Chandra’s Atmospheric Composition Explorer-2(CHACE-2), a payload onboard Chandrayaan-2, has made the first-of-its-kind discovery on the distribution of one of the noble gasses, Argon-40.
What is Chandrayaan-2?
Chandrayaan-2 is the second lunar exploration mission launched by ISRO in 2019.
Objective: To demonstrate ISRO’s capability to make a soft landing on the moon.
The mission had a lander and a rover component that was supposed to carry out a number of experiments on the lunar surface.
However, due to technical glitches in the final moments ahead of the touchdown, the lander was unable to make a soft landing. Instead, it crash-landed and got destroyed.
But the Orbiter is continuing to carry out its scientific experiments. It is carrying eight instruments, including CHACE-2, for different kinds of measurements.
What is the discovery made by the CHACE-2 payload?
Argon-40 (Ar-40) is known to exist in the lunar exosphere. But the knowledge on its distribution at higher latitudes is lacking.
Now, the CHACE-2 payload has shown that the distribution of Argon-40 gas in the lunar ‘exosphere’ exists beyond the areas that were known. It has detected the presence of Argon in the equatorial and mid-latitude regions of the Moon.
The payload has also revealed that the distribution of Ar-40 has significant spatial heterogeneity.
For example, there are localised enhancements (termed as Argon bulge) over several regions including the KREEP [potassium (K), Rare-Earth Elements, and Phosphorus (P)] on South Pole Aitken terrain (impact crater on the far side of the Moon).

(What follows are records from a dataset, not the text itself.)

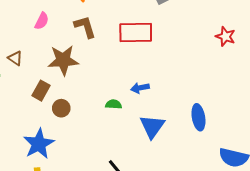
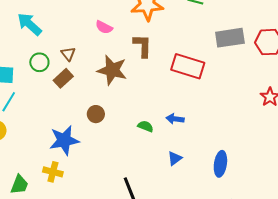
pink semicircle: (42, 21) -> (104, 27), turned 72
brown rectangle: (41, 91) -> (63, 78), moved
blue triangle: (152, 126) -> (175, 158), size x0.6

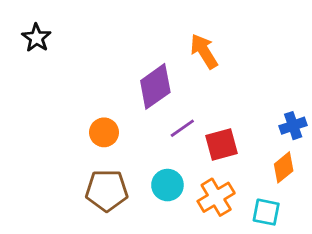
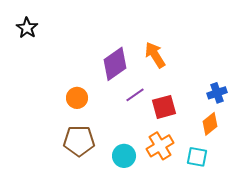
orange arrow: (204, 51) -> (155, 55), moved
cyan circle: (167, 185) -> (124, 156), moved

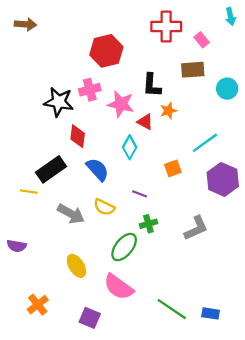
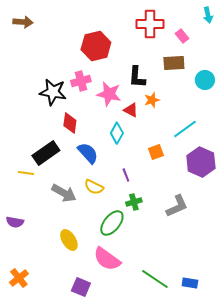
purple line: (140, 194) -> (126, 175), turned 48
orange cross: (38, 305) -> (19, 278), moved

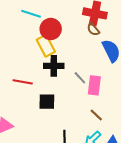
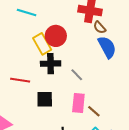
red circle: (51, 29) -> (56, 36), moved
brown semicircle: (93, 29) -> (100, 27), moved
pink rectangle: (94, 85) -> (78, 103), moved

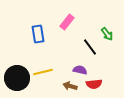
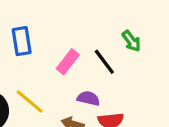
pink rectangle: (67, 22) -> (68, 62), moved
yellow line: (43, 72) -> (30, 102), turned 54

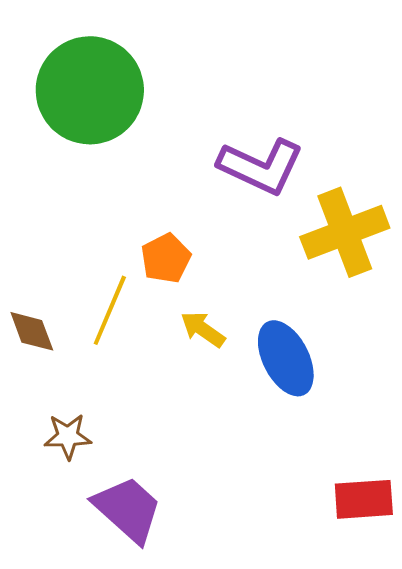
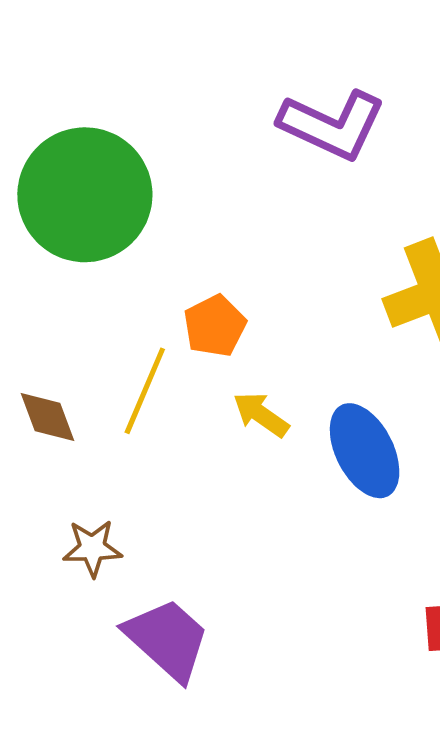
green circle: (90, 90) -> (85, 195), moved
purple L-shape: (261, 166) -> (332, 125), moved

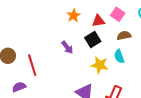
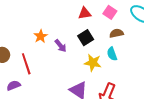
orange star: (74, 16) -> (41, 36), moved
red triangle: (98, 21) -> (85, 13), moved

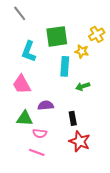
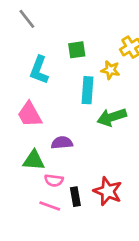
green square: (57, 36) -> (77, 50), size x0.6
green arrow: (83, 86) -> (112, 117), size x1.5
black rectangle: (73, 118) -> (75, 197), moved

Note: ‘Exosphere’ is the outermost region of the upper atmosphere of a celestial body where the constituent atoms and molecules rarely collide with each other and can escape into space.
What is the significance of this discovery?
Noble gases serve as important tracers to understand the processes of surface-exosphere interaction, and Argon-40 (Ar-40) is such an important tracer atom to study the dynamics of the lunar exospheric species.
Ar-40 originates from the radioactive disintegration of Potassium-40 (K-40) present below the lunar surface. Once formed, it diffuses through the inter-granular space and makes its way up to the lunar exosphere through seepages and faults.
The CHACE-2 observations provide the diurnal and spatial variation of Ar-40 covering the equatorial and mid-latitude regions of the Moon.
The uniqueness of this discovery lies in the fact that although Apollo-17(1972) and Lunar Atmosphere and Dust Environment Explorer (LADEE Mission 2014) have detected the presence of Ar-40 in the lunar exosphere, the measurements were confined to the near-equatorial region of the Moon.
Moreover, the observations of Argon bulge by CHACE-2 are indicative of unknown or additional loss processes.